Cognitive impairment in individuals at the time of multiple sclerosis diagnosis imparts a significantly higher risk for disability progression, transition to secondary progressive disease, and cortical thinning, according to results from a retrospective, 8-year, longitudinal observational study.
The results, note first author Marco Pitteri, PhD, of the University of Verona (Italy) and his colleagues, “confirm and extend previous studies showing that cognitive impairment could represent a clinical marker of more aggressive gray matter pathology,” and also identified cortical thinning as a neuroimaging correlate of cognitive impairment that was detected only at follow-up between the cognitively impaired and cognitively normal patients who were otherwise similar at baseline.
The study involved 78 consecutive patients with relapsing-remitting multiple sclerosis who underwent neurologic exams during 2015 at a single center in Italy. They all had a cognitive assessment and an MRI scan at the time of diagnosis and at least 8 years of clinical follow-up, including neurologic examination every 6 months. At the time of enrollment into the study, most patients were taking immunomodulatory therapy: 38 were treated with interferon beta-1a, 14 with interferon beta-1b, 15 with glatiramer acetate, and 6 with azathioprine, and 5 were untreated.
At baseline, 39 cognitively normal patients had a mean age of about 36 years, none had conversion to secondary progressive disease, and just 15% had disability progression on the Expanded Disability Status Scale (EDSS). Cortical thickness changed a mean of 3.6%.
The 26 patients with mild cognitive impairment (classified as failure of up to two tests on the Brief Repeatable Battery) were 38 years old at baseline, and only 4 transitioned to secondary progressive disease. Just over half experienced EDSS progression (an average of 0.85 points) and cortical thickness changed by an average of 17%.
The 13 remaining patients with severe cognitive impairment at baseline (three or more failed tests) were about 44 years of age on average and nearly all (92%) experienced EDSS progression, which averaged 1.31 points. Cortical thickness also changed a mean of 34%. Relapsing disease converted to secondary progressive disease in a total of six patients with severe cognitive impairment.

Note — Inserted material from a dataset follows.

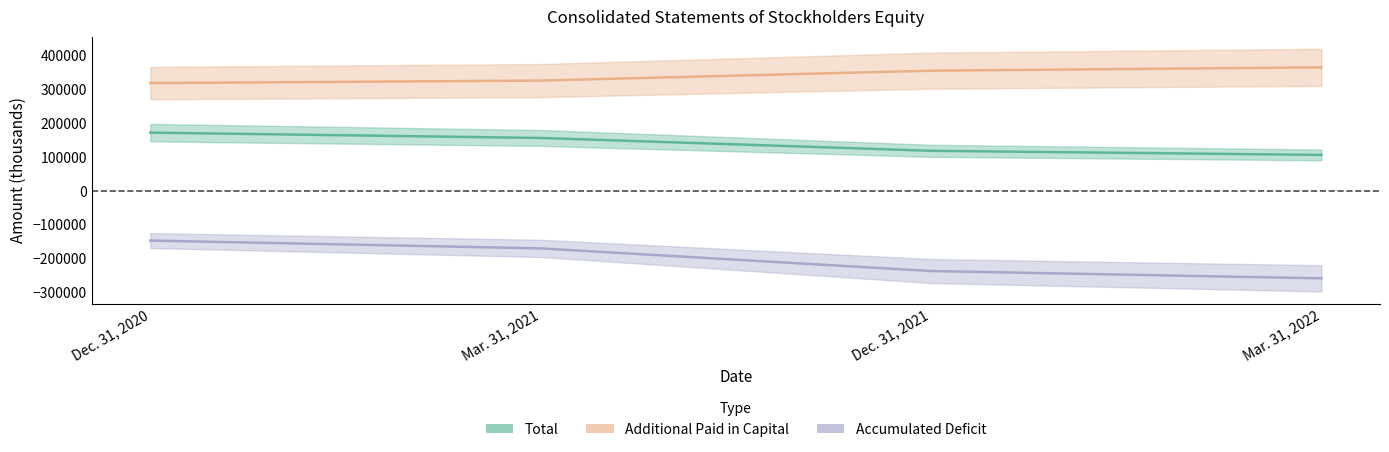

Which category has the highest value in the Accumulated Deficit series?

Dec. 31, 2020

Patients with severe cognitive impairment at baseline had more severe white matter lesion volume at baseline than did others, but there was no difference in the accumulation of white matter lesions during follow-up between patients with normal cognition, mild cognitive impairment, and severe cognitive impairment, which corroborates previous studies. However, the predictive ability of early cognitive impairment in identifying patients with disability progression on the EDSS and cortical thinning “is in line with several previous longitudinal studies showing a strong relationship between gray matter damage and the development of cognitive impairment,” the authors wrote (Brain. 2012 Oct;135[Pt 10]:2952-61 and Neurology. 2013 Nov 12;81[20]:1759-67).
Although the administration of neuropsychological batteries is time consuming and requires expertise, the authors argued that their results “underline the need of using extended screening neuropsychological batteries instead of brief screening batteries, at least at the time of diagnosis, in order to increase the probability to detect even mild forms of cognitive impairment as early as possible in the disease course.”